R: Block-based General-to-Specific (GETS) modelling

blocksFun {gets}

R Documentation

Block-based General-to-Specific (GETS) modelling

Description

Auxiliary function (i.e. not intended for the average user) that enables block-based GETS-modelling with user-specified estimator, diagnostics and goodness-of-fit criterion.

Usage

blocksFun(y, x, untransformed.residuals=NULL, blocks=NULL,
  no.of.blocks=NULL, max.block.size=30, ratio.threshold=0.8,
  gets.of.union=TRUE, force.invertibility=FALSE,
  user.estimator=list(name="ols"), t.pval=0.001, wald.pval=t.pval,
  do.pet=FALSE, ar.LjungB=NULL, arch.LjungB=NULL, normality.JarqueB=NULL,
  user.diagnostics=NULL, gof.function=list(name="infocrit"),
  gof.method=c("min", "max"), keep=NULL, include.gum=FALSE,
  include.1cut=FALSE, include.empty=FALSE, max.paths=NULL,
  turbo=FALSE, parallel.options=NULL, tol=1e-07, LAPACK=FALSE,
  max.regs=NULL, print.searchinfo=TRUE, alarm=FALSE)

Arguments

`y`	a numeric vector (with no missing values, i.e. no non-numeric 'holes')
`x`	a `matrix`, or a `list` of matrices
`untransformed.residuals`	`NULL` (default) or, when `ols` is used with `method=6` in `user.estimator`, a numeric vector containing the untransformed residuals
`blocks`	`NULL` (default) or a `list` of lists with vectors of integers that indicate how blocks should be put together. If `NULL`, then the block composition is undertaken automatically by an internal algorithm that depends on `no.of.blocks`, `max.block.size` and `ratio.threshold`
`no.of.blocks`	`NULL` (default) or `integer`. If `NULL`, then the number of blocks is determined automatically by an internal algorithm
`max.block.size`	`integer` that controls the size of blocks
`ratio.threshold`	`numeric` between 0 and 1 that controls the minimum ratio of variables in each block to total observations
`gets.of.union`	`logical`. If `TRUE` (default), then GETS modelling is undertaken of the union of retained variables. Otherwise it is not
`force.invertibility`	`logical`. If `TRUE`, then the x-matrix is ensured to have full row-rank before it is passed on to `getsFun`
`user.estimator`	`list`, see `getsFun` for the details
`t.pval`	`numeric` value between 0 and 1. The significance level used for the two-sided coefficient significance t-tests
`wald.pval`	`numeric` value between 0 and 1. The significance level used for the Parsimonious Encompassing Tests (PETs)
`do.pet`	`logical`. If `TRUE`, then a Parsimonious Encompassing Test (PET) against the GUM is undertaken at each variable removal for the joint significance of all the deleted regressors along the current GETS path.
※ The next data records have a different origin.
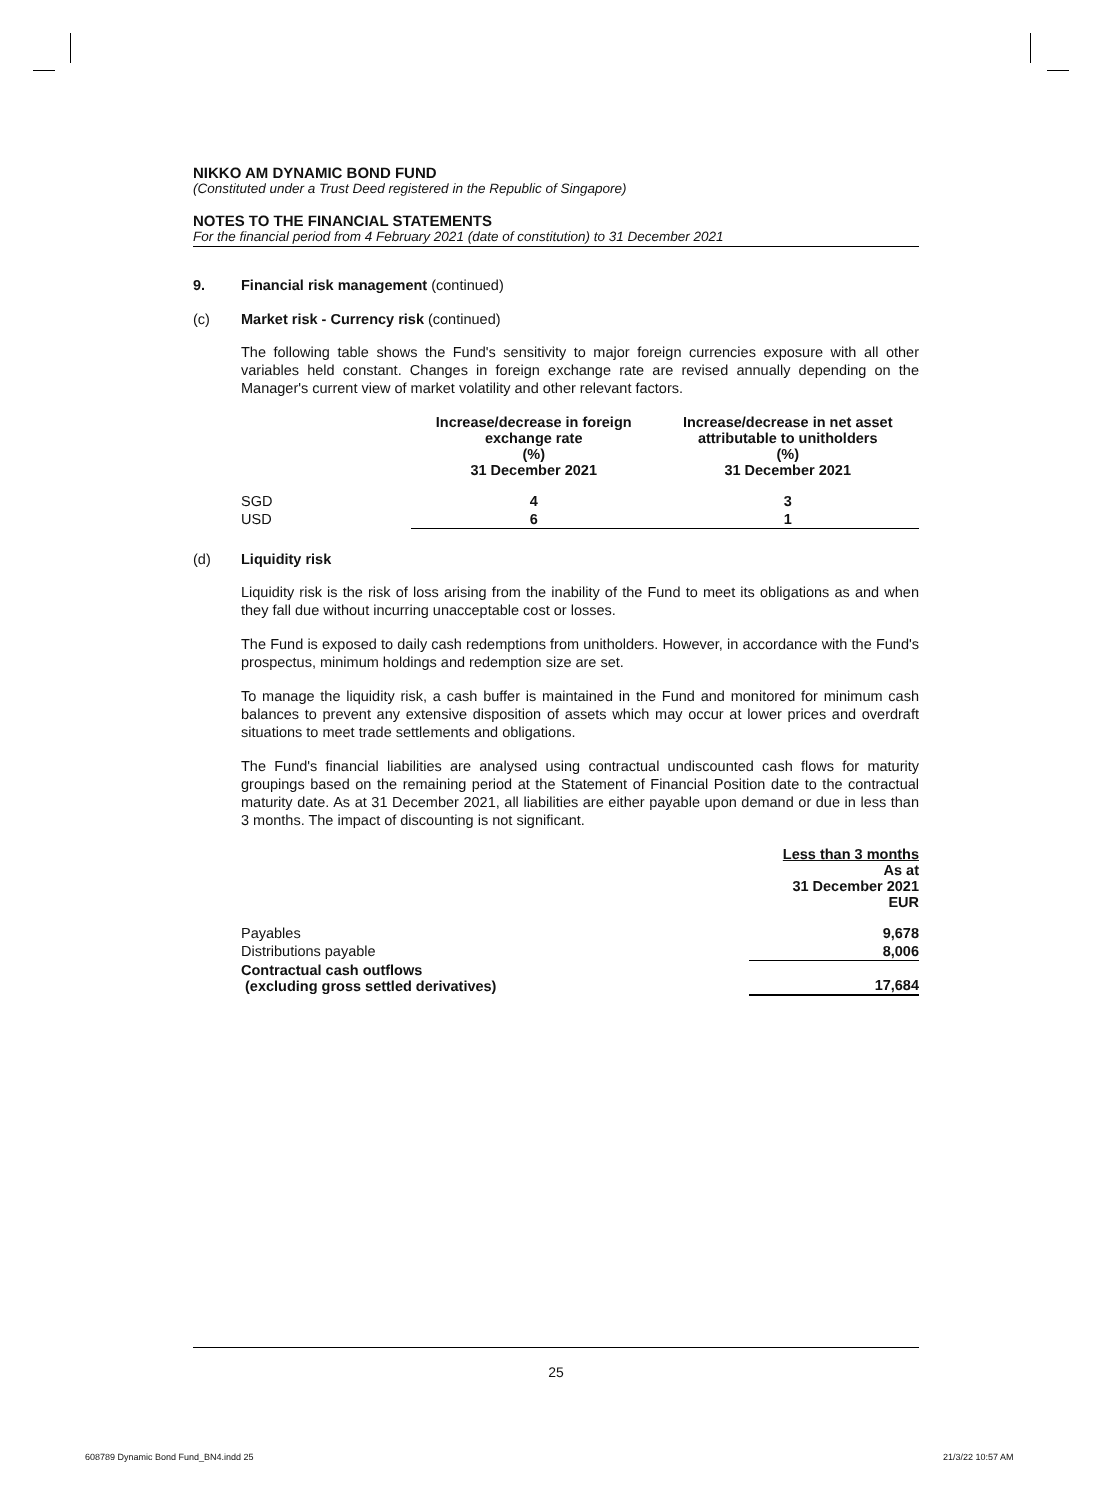NIKKO AM DYNAMIC BOND FUND
(Constituted under a Trust Deed registered in the Republic of Singapore)
NOTES TO THE FINANCIAL STATEMENTS
For the financial period from 4 February 2021 (date of constitution) to 31 December 2021
9. Financial risk management (continued)
(c) Market risk - Currency risk (continued)
The following table shows the Fund's sensitivity to major foreign currencies exposure with all other variables held constant. Changes in foreign exchange rate are revised annually depending on the Manager's current view of market volatility and other relevant factors.
| | Increase/decrease in foreign exchange rate (%) 31 December 2021 | Increase/decrease in net asset attributable to unitholders (%) 31 December 2021 |
| --- | --- | --- |
| SGD | 4 | 3 |
| USD | 6 | 1 |
(d) Liquidity risk
Liquidity risk is the risk of loss arising from the inability of the Fund to meet its obligations as and when they fall due without incurring unacceptable cost or losses.
The Fund is exposed to daily cash redemptions from unitholders. However, in accordance with the Fund's prospectus, minimum holdings and redemption size are set.
To manage the liquidity risk, a cash buffer is maintained in the Fund and monitored for minimum cash balances to prevent any extensive disposition of assets which may occur at lower prices and overdraft situations to meet trade settlements and obligations.
The Fund's financial liabilities are analysed using contractual undiscounted cash flows for maturity groupings based on the remaining period at the Statement of Financial Position date to the contractual maturity date. As at 31 December 2021, all liabilities are either payable upon demand or due in less than 3 months. The impact of discounting is not significant.
| | Less than 3 months As at 31 December 2021 EUR |
| --- | --- |
| Payables | 9,678 |
| Distributions payable | 8,006 |
| Contractual cash outflows (excluding gross settled derivatives) | 17,684 |
25
608789 Dynamic Bond Fund_BN4.indd 25
21/3/22 10:57 AM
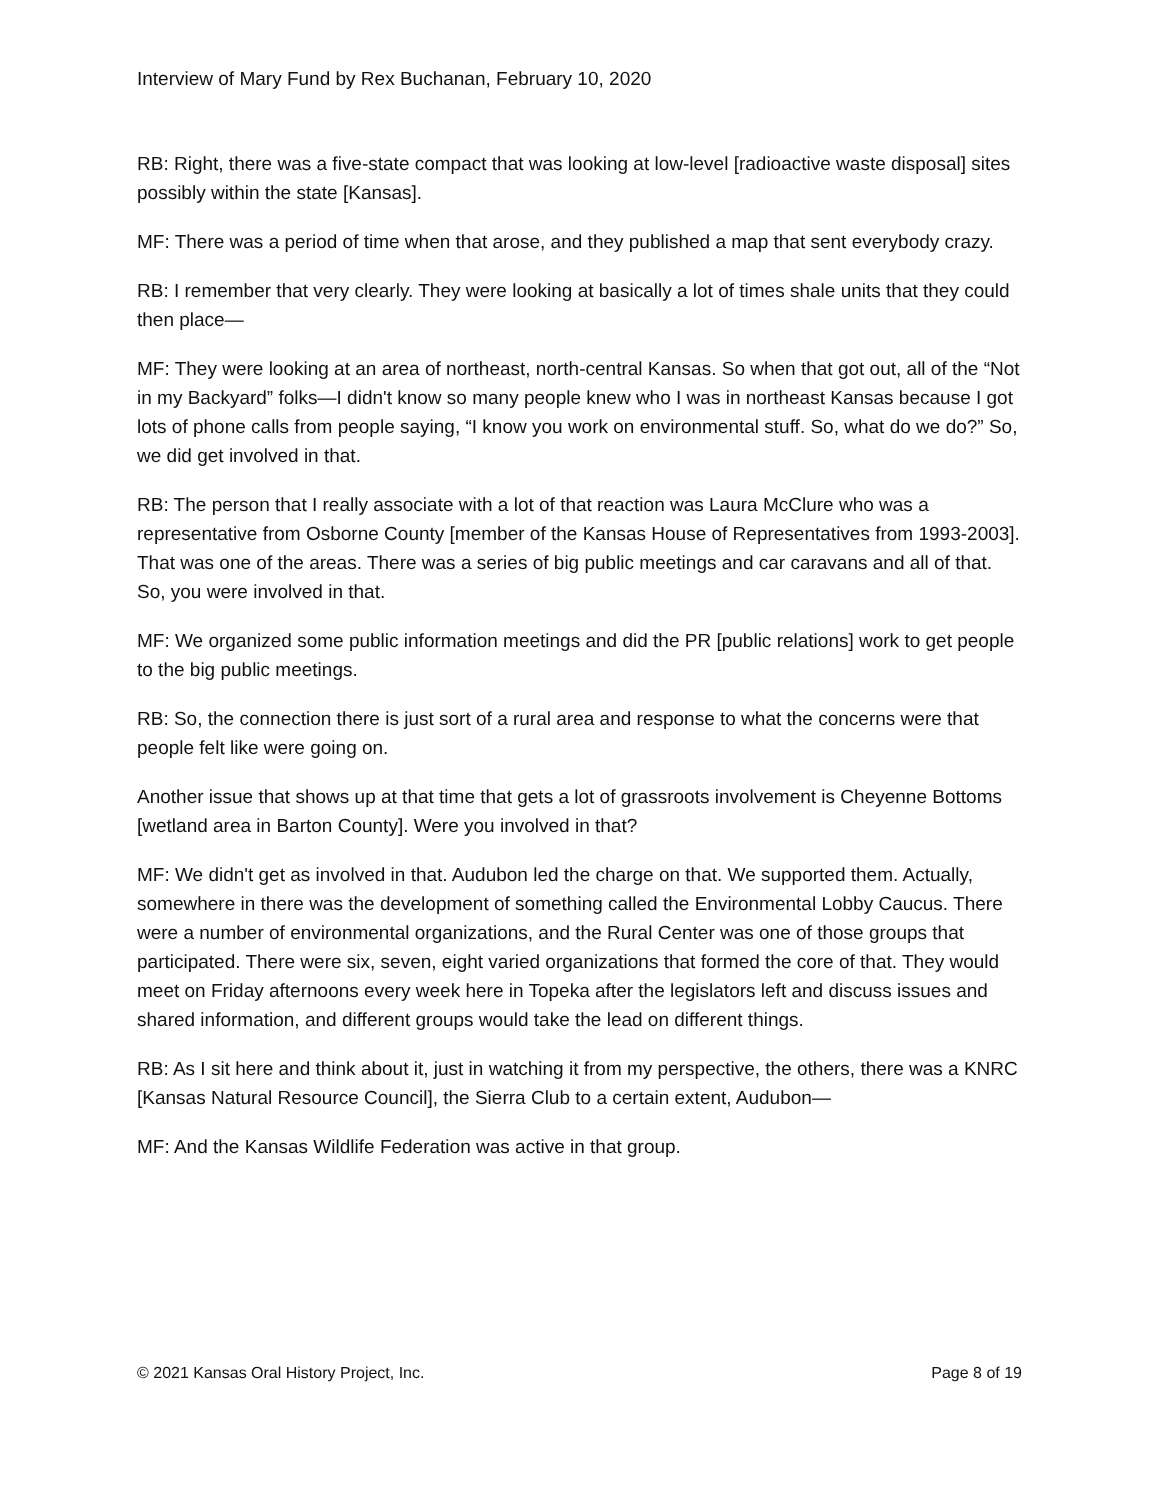Interview of Mary Fund by Rex Buchanan, February 10, 2020
RB: Right, there was a five-state compact that was looking at low-level [radioactive waste disposal] sites possibly within the state [Kansas].
MF: There was a period of time when that arose, and they published a map that sent everybody crazy.
RB: I remember that very clearly. They were looking at basically a lot of times shale units that they could then place—
MF: They were looking at an area of northeast, north-central Kansas. So when that got out, all of the “Not in my Backyard” folks—I didn't know so many people knew who I was in northeast Kansas because I got lots of phone calls from people saying, “I know you work on environmental stuff. So, what do we do?” So, we did get involved in that.
RB: The person that I really associate with a lot of that reaction was Laura McClure who was a representative from Osborne County [member of the Kansas House of Representatives from 1993-2003]. That was one of the areas. There was a series of big public meetings and car caravans and all of that. So, you were involved in that.
MF: We organized some public information meetings and did the PR [public relations] work to get people to the big public meetings.
RB: So, the connection there is just sort of a rural area and response to what the concerns were that people felt like were going on.
Another issue that shows up at that time that gets a lot of grassroots involvement is Cheyenne Bottoms [wetland area in Barton County]. Were you involved in that?
MF: We didn't get as involved in that. Audubon led the charge on that. We supported them. Actually, somewhere in there was the development of something called the Environmental Lobby Caucus. There were a number of environmental organizations, and the Rural Center was one of those groups that participated. There were six, seven, eight varied organizations that formed the core of that. They would meet on Friday afternoons every week here in Topeka after the legislators left and discuss issues and shared information, and different groups would take the lead on different things.
RB: As I sit here and think about it, just in watching it from my perspective, the others, there was a KNRC [Kansas Natural Resource Council], the Sierra Club to a certain extent, Audubon—
MF: And the Kansas Wildlife Federation was active in that group.
© 2021 Kansas Oral History Project, Inc. Page 8 of 19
If `FALSE`, then a PET is not undertaken at each removal
`ar.LjungB`	a two element `vector`, or `NULL`. In the former case, the first element contains the AR-order, the second element the significance level. If `NULL`, then a test for autocorrelation in the residuals is not conducted
`arch.LjungB`	a two element `vector`, or `NULL`. In the former case, the first element contains the ARCH-order, the second element the significance level. If `NULL`, then a test for ARCH in the residuals is not conducted
`normality.JarqueB`	`NULL` or a `numeric` value between 0 and 1. In the latter case, a test for non-normality in the residuals is conducted using a significance level equal to `normality.JarqueB`. If `NULL`, then no test for non-normality is conducted
`user.diagnostics`	`NULL` (default) or a `list` with two entries, `name` and `pval`. See `getsFun` for the details
`gof.function`	`list`. The first item should be named `name` and contain the name (a character) of the Goodness-of-Fit (GOF) function used. Additional items in the list `gof.function` are passed on as arguments to the GOF-function. . See `getsFun` for the details
`gof.method`	`character`. Determines whether the best Goodness-of-Fit is a minimum (default) or maximum
`keep`	`NULL` (default), `vector` of integers or a `list` of vectors of integers. In the latter case, the number of vectors should be equal to the number of matrices in `x`
`include.gum`	`logical`. If `TRUE`, then the GUM (i.e. the starting model) is included among the terminal models
`include.1cut`	`logical`. If `TRUE`, then the 1-cut model is added to the list of terminal models
`include.empty`	`logical`. If `TRUE`, then the empty model is added to the list of terminal models
`max.paths`	`NULL` (default) or `integer` greater than 0. If `NULL`, then there is no limit to the number of paths. If `integer` (e.g. 1), then this integer constitutes the maximum number of paths searched (e.g. a single path)
`turbo`	`logical`. If `TRUE`, then (parts of) paths are not searched twice (or more) unnecessarily in each GETS modelling. Setting `turbo` to `TRUE` entails a small additional computational costs, but may be outweighed substantially if estimation is slow, or if the number of variables to delete in each path is large
`parallel.options`	`NULL` or `integer` that indicates the number of cores/threads to use for parallel computing (implemented w/`makeCluster` and `parLapply`)
`tol`	`numeric` value, the tolerance for detecting linear dependencies in the columns of the variance-covariance matrix when computing the Wald-statistic used in the Parsimonious Encompassing Tests (PETs), see the `qr.solve` function
`LAPACK`	currently not used
`max.regs`	`integer`. The maximum number of regressions along a deletion path. Do not alter unless you know what you are doing!
`print.searchinfo`	`logical`. If `TRUE` (default), then a print is returned whenever simiplification along a new path is started
`alarm`	`logical`. If `TRUE`, then a sound or beep is emitted (in order to alert the user) when the model selection ends

Details

blocksFun undertakes block-based GETS modelling by a repeated but structured call to getsFun. For the details of how to user-specify an estimator via user.estimator, diagnostics via user.diagnostics and a goodness-of-fit function via gof.function, see documentation of getsFun under "Details".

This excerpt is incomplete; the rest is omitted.